Я хотел коренным образом изменить такое положение вещей, написав книгу, по всем внешним признакам похожую на викторианский роман, но где запретные темы, лишь отодвинутые на задний план повествования, незримо присутствуют, грозя внести разрушительный диссонанс в благостную идиллическую картину жизни, которую викторианская идеология (как и любая другая) пытается представить.
Полагая, что в процессе работы над книгой можно прийти к пониманию многих вещей, я надеялся найти ответы на вопросы, касающиеся не только викторианского романа, но и современной эпохи, в которой различные табу и не подлежащие обсуждению темы неизбежно продолжают существовать, но, естественно, поддаются выявлению труднее, чем в прошлом. В наше время, когда многие условности и предрассудки уничтожены, семейные ценности остаются (по крайней мере, в теории) такими же неприкосновенными, как в прошлом веке. Подтверждением этому служит тот факт, что о таком чудовищном преступлении, как сексуальное насилие родителя над ребенком, наше общество начало говорить совсем недавно.
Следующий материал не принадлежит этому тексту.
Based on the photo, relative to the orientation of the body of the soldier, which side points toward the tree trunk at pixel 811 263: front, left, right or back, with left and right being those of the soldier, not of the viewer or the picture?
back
Таким образом, я пренебрег канонами викторианского романа в том смысле, что многие вопросы на уровне сюжета и мотивации остались неясными — не столько из-за недостаточности, сколько от избыточности толкований, призванной навести читателя на мысль, что, помимо лежащих на поверхности совершенно правдоподобных объяснений, существуют другие, равно правдоподобные, но не столь очевидные.
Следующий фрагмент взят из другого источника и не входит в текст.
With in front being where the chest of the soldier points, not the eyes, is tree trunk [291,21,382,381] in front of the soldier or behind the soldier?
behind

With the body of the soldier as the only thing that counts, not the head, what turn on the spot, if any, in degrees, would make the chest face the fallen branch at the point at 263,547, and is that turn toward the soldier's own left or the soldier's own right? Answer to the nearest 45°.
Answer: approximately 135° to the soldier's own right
Главной тайной романа являются события, произошедшие в ночь венчания Мэри и Питера, то есть в ночь убийства Джона Хаффама. В связи с этим возникает много вопросов относительно отца главного героя, которыми последний постоянно задается, хотя впрямую не делится своими соображениями с читателем. Гипотеза же моего университетского коллеги, читателя чрезвычайно вдумчивого и недоверчивого, заключалась в ужасном предположении. Оно наносило сокрушительный удар по ценностям викторианской семьи и извращало каноны романа девятнадцатого века гораздо сильнее, чем я замышлял на самом деле. После продолжительных споров мне пришлось признать, что данная гипотеза действительно представлена в романе в качестве одной из возможных, хотя я сам о ней даже не догадывался. Это было одно из самых интересных и неожиданных суждений о романе, ибо я предполагал столкнуться с недопониманием моего замысла, но уж никак не с пониманием, превосходящим мое собственное.